Babette Mangolte
BROADWAY 1602 | Uptown
For more than three decades filmmaker Babette Mangolte has documented, in still and moving images, the performances of artists and dancers, from her early chronicling of the work of Yvonne Rainer to her recording of Marina Abramović’s Seven Easy Pieces at the Solomon R. Guggenheim Museum in 2005. Considering that she is esteemed as a director of splintered, nonnarrative, highly subjective experimental films and of equally exploratory documentaries (about Robert Bresson’s 1959 film Pickpocket, for example), it is a wonder that this was Mangolte’s first US solo exhibition. Forty-five black-and-white photographs, most from the mid to late ’70s, inhabited a room, a hallway, and an office in this apartment gallery.
Yvonne Rainer, Cape Cod 1972, one of the earliest images in the show, is a head shot of the choreographer facing away from the camera. Rainer’s dark bob sways in a slight breeze, wisps of cloud scud across the sky, and a small patch of distant land is discernible over her right shoulder. It is a striking image that refuses to conform to the conventions of portraiture. The photograph was commissioned by the editors of Avalanche magazine, a bible of postminimalism and Conceptual art, for a cover story on the dancer, yet for reasons left unexplained was never used—an exclusion that resonates with Mangolte’s own marginalization in the canon of 1970s art. Hung nearby was a production still, titled Roof, 1974, from Mangolte’s film What Maisie Knew (1975) that reprises the pose. Here, Rainer stands, again facing away from the viewer, on a rooftop alongside seven other figures, who outline a rectangle as they face each other.
These are two among several photographs populated by legends of the downtown scene, from Philip Glass to Trisha Brown, Simone Forti to Robert Whitman. Richard Serra, crowned by an eccentric shock of hair, stares down the lens.
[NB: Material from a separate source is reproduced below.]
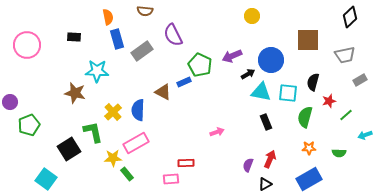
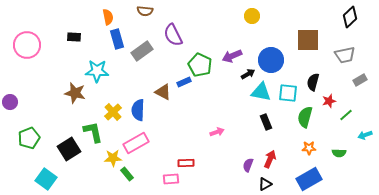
green pentagon at (29, 125): moved 13 px down
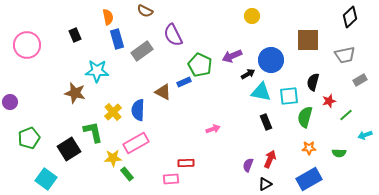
brown semicircle at (145, 11): rotated 21 degrees clockwise
black rectangle at (74, 37): moved 1 px right, 2 px up; rotated 64 degrees clockwise
cyan square at (288, 93): moved 1 px right, 3 px down; rotated 12 degrees counterclockwise
pink arrow at (217, 132): moved 4 px left, 3 px up
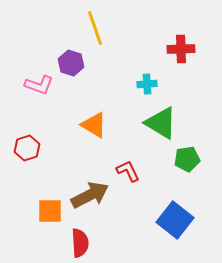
Many images show bodies in motion across the clearing made by an audience hunkered on the floor; all the shots are gracefully composed and highly evocative of their milieus. Mangolte, whose photographs have often been included in museum surveys of performance art and dance, is here shown once again to have played a major role in determining how we visualize the period, her modest reputation as an artist in her own right notwithstanding.
The exhibition also included “Composite Buildings,” 1978, a series of collages using multiple photographs depicting the same building or streetscape. These works, exhibited individually or in small groups, evidence Mangolte’s preoccupation with the artistic concerns prevalent in the late ’70s: seriality, logical permutation, documentary candor, the infrastructure of the urban environment, even metatextual commentary, as in a picture of “Composite Buildings” photographs scattered on the artist’s P.S. 1 studio floor. By seamlessly hinging two prints of a photo of one loft building; by running side by side minutely varied double portraits of the Western Union Building’s facade, sometimes creating an urban herringbone pattern; and by adjusting slightly the frame of her picture of some Canal Street buildings, Mangolte cleverly confuses positive and negative space, undermines the stolidity of the squat brick structures, and generally presents as strange that which is familiar.
As such, the appeal of these images is great, even without taking into consideration the nostalgia induced by looking at buildings that are no longer extant in a newly moneyed Tribeca. This cannily staged exhibition, presenting first a context in which to place the artist, then an introductory taste of her work, whetted the appetite for further material from this longtime downtown denizen.